ИСХОДНЫЙ ДОКУМЕНТ:
┌──

Боже мой, как все просто и ясно для человека, если он прокурор!

Но вот что могло и даже должно было остановить внимание прокурора – это донос. Тот самый, о котором я уже упоминал. Я сознаю, "донос" – слово очень плохое и даже ругательное, но в данном случае я употребляю его просто как технический термин. В самом деле, как можно назвать заявление соседа о соседе, которое кончается так: "Никаких литературных и творческих разговоров Домбровский со своими гостями, как знают жильцы, никогда не ведет"? А какие же он ведет? Ведь, чтобы написать эдакое, надо стоять под дверью, и не один раз, а многократно. Надо подслушивать, вникать, запоминать, записывать. Отвечать на это, прости Господи, "обвинение" мне просто не хочется. У меня бывали не однажды Ю.Олеша, С.Злобин, С.Антонов, Ю.Казаков, И.Лихачев, С.Наровчатов, Ю.Арбат, С.Марков, С.В.Смирнов, С.Муканов, З.Шaшкин (этих двоих я переводил). В этой комнате я написал и несколько раз читал вслух своим гостям с начала до конца "Хранителя древностей", читал по главам и тот роман, над которым и сейчас работаю вот уже третий год. Были у меня и иностранцы, и мои переводчики, и профессора, так что эта фраза прежде всего характеризует самого доносчика. Это, кажется, Чехов сказал: "Высшее образование развивает все способности, в том числе и глупость".

Очень интересна и следующая фраза: "У Домбровского бывала гражданка, высланная из Москвы за тунеядство. Она несколько раз из места высылки просила послать ей денег, но Домбровский, боясь общественности, ничего не посылал".

Тут он с запарки преувеличил, конечно, не только мою трусость, но и мою невиновность. Посылать я посылал, и не раз, об этом можно спросить ее, она вернулась. Но ведь это значит, что и до моей переписки, до запечатанных писем доходили шустрые руки какого-то правдолюба или любителя литературных бесед. В общем, никакими иными словами, кроме доноса, это произведение не назовешь. Оно и составлено согласно всем канонам этого вида литературы ("Хранить вечно" – пишется о них на папках). Это еще не само показание, а только творческая заявка на чью-то голову. В этом такая железная логика: "Я располагаю. Вот мой товар. Смотрите. Оценивайте. Вызовите – я покажу. Что вам надо, то я и покажу. Скажете так писать – я так напишу, скажете эдак – я эдак напишу. Недоразумений не будет".

Оперативники моего времени обожали и уважали именно такую форму заявок. Сразу видно скромного и дисциплинированного человека. С таким можно делать дела.

О литературе не говорит – так о чем же? Подробно, не торопясь, с примерами – кого ругает, кого хвалит, что говорит.

Или вот, например:

"Домбровский часто отдает свою комнату приезжим из других городов ".

└──

ЗАДАНИЕ A: Что, согласно доносу, приведенному в отрывке о доносе, Домбровский часто делает со своей комнатой?
Отрывок о доносе и записи никак не связаны между собой.

МАТЕРИАЛ ЗАДАНИЯ:
┌──

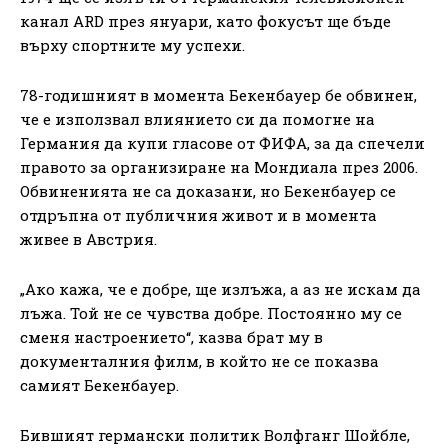
канал ARD през януари, като фокусът ще бъде
върху спортните му успехи.
78-годишният в момента Бекенбауер бе обвинен,
че е използвал влиянието си да помогне на
Германия да купи гласове от ФИФА, за да спечели
правото за организиране на Мондиала през 2006.
Обвиненията не са доказани, но Бекенбауер се
отдръпна от публичния живот и в момента
живее в Австрия.
„Ако кажа, че е добре, ще излъжа, а аз не искам да
лъжа. Той не се чувства добре. Постоянно му се
сменя настроението“, казва брат му в
документалния филм, в който не се показва
самият Бекенбауер.
Бившият германски политик Волфганг Шойбле,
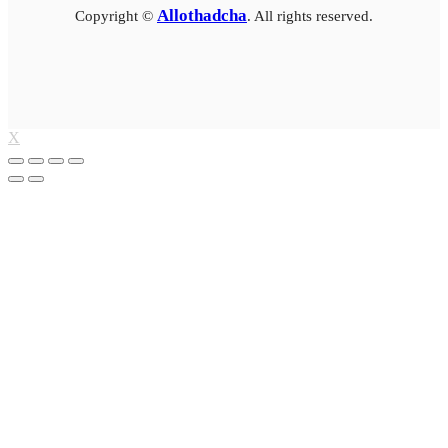
Allothadcha
Copyright ©
. All rights reserved.
X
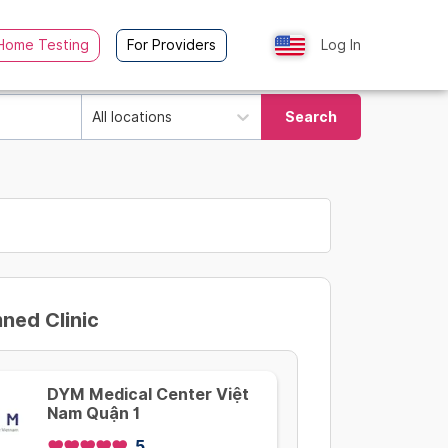
Home Testing
For Providers
Log In
All locations
Search
ed Clinic
DYM Medical Center Việt
Nam Quận 1
5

└──

ЗАДАНИЕ B: Верните без изменений строки записей, начиная со строки с «Home Testing» и до конца записей включительно.

ОТВЕТ A: Часто отдает ее приезжим из других городов.

ОТВЕТ B:
Home Testing
For Providers
Log In
All locations
Search
ed Clinic
DYM Medical Center Việt
Nam Quận 1
5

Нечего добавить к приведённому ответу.